📝ai-hooks-guardrails-for-coding-agents.md

Building ai-hooks: Guardrails for AI Coding Agents

The Problem

The first generation of AI coding workflows was mostly about capability.

Can the model read files?
Can it run tests?
Can it edit code?
Can it open pull requests?

That is useful, but it is not the hard part anymore.

The real problem is this: an AI agent can be technically capable and still be operationally unsafe.

It can work on the wrong ticket. It can ignore a blocker that exists outside the repo. It can make a reasonable local change that violates a product decision made in Linear, Slack, or a planning doc. It can optimize for green tests while missing the actual business constraint.

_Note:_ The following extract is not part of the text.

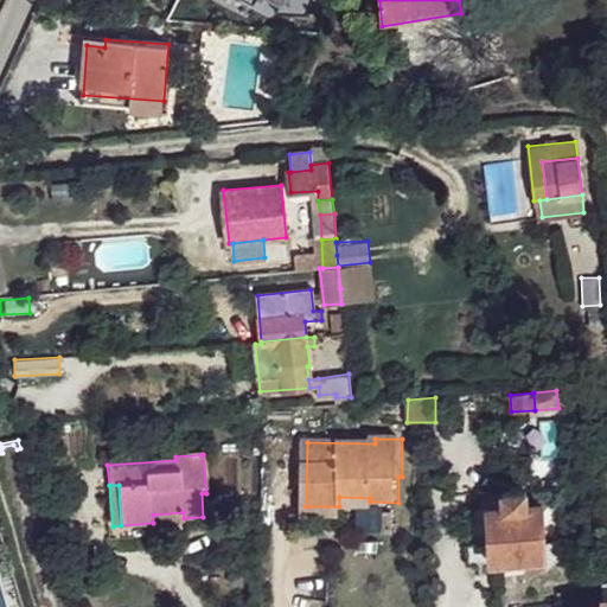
[(526,491),(504,492),(504,508),(528,506),(526,491)]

That is the gap I built ai-hooks to close.

What ai-hooks Does

ai-hooks is a guardrail layer that sits around AI tooling. It does not replace the coding agent. It shapes the environment the agent works inside.

Think of it as middleware for autonomous development:

A request comes in from an AI tool.
ai-hooks identifies the project, user, task, and available context.
It injects the right context before the agent acts.
It evaluates the action against policies and boundaries.
It records what happened so humans and other agents can respond.

The key idea is simple:

Do not just give the agent tools. Give it rules, context, and a feedback loop.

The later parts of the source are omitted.